You do not need 2.2 GHZ wire if you do not use dishpro equipment and I seriously doubt that they are going to require dishpro lnbf's for dishpro receivers, because if they start making all of these customers out here that got legacy lnbf's with their dishes, Dish will lose TONS and TONS of customers, because they will not want to pay. They will say that it should have come with it in the first place as well, and there would be such big lawsuits, I am sure Dish would be in a heap of dog crap more than anything else they have ever seen, if they try to do this. They have nothing to gain by doing that.

Dishpro does have its advantages though. If your current cabling situation works just fine, then it should work fine with the 721 and 921 if you have legacy lnbf's. If you do buy cable, try to get the 2.2 GHZ even if it is more expensive.

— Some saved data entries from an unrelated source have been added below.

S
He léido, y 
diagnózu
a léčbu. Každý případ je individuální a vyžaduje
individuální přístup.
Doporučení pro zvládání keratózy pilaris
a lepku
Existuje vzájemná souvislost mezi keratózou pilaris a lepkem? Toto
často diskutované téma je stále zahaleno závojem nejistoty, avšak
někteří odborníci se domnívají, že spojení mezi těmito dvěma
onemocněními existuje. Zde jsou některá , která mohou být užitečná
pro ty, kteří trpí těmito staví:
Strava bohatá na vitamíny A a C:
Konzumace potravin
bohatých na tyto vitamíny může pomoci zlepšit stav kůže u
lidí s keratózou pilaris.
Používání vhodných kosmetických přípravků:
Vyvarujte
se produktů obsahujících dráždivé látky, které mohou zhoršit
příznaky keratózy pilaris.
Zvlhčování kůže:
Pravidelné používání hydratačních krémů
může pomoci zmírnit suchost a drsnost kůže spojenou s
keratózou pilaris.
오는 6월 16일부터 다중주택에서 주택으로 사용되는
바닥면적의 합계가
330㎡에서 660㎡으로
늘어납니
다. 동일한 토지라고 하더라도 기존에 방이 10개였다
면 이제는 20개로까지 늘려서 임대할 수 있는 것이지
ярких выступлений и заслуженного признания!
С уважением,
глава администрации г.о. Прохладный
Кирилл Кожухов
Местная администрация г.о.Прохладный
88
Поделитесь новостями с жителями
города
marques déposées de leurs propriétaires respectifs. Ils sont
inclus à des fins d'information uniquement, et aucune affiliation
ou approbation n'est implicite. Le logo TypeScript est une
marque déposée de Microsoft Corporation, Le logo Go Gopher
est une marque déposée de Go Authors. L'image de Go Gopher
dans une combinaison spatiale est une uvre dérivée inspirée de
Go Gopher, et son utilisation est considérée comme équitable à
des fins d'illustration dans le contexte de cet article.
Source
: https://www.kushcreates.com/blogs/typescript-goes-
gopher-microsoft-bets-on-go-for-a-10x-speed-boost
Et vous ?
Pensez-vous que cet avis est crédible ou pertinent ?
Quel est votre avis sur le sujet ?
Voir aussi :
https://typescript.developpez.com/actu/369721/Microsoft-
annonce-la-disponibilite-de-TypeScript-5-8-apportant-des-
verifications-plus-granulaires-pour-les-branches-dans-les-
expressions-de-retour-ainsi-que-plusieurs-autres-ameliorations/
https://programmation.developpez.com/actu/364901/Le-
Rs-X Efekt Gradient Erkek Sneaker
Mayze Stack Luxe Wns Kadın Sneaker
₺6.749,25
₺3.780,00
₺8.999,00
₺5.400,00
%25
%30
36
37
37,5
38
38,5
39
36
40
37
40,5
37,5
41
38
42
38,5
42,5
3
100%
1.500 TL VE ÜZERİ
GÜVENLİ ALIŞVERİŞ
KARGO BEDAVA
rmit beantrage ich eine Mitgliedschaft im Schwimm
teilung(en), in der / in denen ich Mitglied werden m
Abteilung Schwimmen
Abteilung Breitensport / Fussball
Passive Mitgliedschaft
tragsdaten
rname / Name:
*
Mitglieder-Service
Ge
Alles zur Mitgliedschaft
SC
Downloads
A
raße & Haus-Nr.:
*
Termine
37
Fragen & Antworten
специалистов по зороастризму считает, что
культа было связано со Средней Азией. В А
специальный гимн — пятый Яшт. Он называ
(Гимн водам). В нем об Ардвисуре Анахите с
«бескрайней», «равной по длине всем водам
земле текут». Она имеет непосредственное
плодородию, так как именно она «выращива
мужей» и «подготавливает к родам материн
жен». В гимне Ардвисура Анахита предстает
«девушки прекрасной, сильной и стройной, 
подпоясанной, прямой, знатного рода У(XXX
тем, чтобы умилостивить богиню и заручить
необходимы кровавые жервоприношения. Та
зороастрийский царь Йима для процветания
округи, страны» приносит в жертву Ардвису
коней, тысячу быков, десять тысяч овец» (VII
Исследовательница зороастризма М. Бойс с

The 3 to 4 switch is the best option if you do not like a bunch of satellites being up. I have seen some people put up an additional dish instead because it was cheaper and if one goes out they still have one left. I thought 3 to 4 switches were expensive, how much do they run? A quad is expensive too.


----------



## Big D (Aug 19, 2002)

I paid $230.00 for a DishPro Twin, a Single and a SW34 switch from Dish Depot. I believe the switch alone is $99.00, less then if I was to get a larger legacy switch and Quad. I was able to sell my old twin for $50.00, so really it cost me $180.00 to make the changeover. Now when the 921 becomes available (and if it passes muster to where I buy one), all I have to do is connect the two additional coax pre-runs from the SW34 I have waiting on the shelf just above my 721.


----------



## RAD (Aug 5, 2002)

Why worry about this. By the time Charlie get's the 921 on the market they'll be able to directly transmit images into our brains and won't need receivers.


----------



## DevoDave (Jan 4, 2003)

Can an old single horn legacy (dish 300) LNBF reciever serve a role in either a 6000 system or a 921 system to come?


----------



## Jacob S (Apr 14, 2002)

You can use it for either one of those but you would only have one of the two inputs connected for the 921 unless it has two outputs on the one lnbf (horn as you call it) then you can connect both of those into the 921. The 921 will have two inputs in it because it has two tuners. You would only be able to receive one orbital slot though in which the main one is 119, not picking up the 110 slot as well like you could with a dish 500, so if you wanted the top 150 package then you would not be able to pick up the extra channels.

In regards to the 6000 you could use this dish for the 61.5 orbital slot to pick up your HD channels in which is what the 6000 is intended for. You could also use it for the 119 orbital slot but not be able to pick up any HD channels there.


----------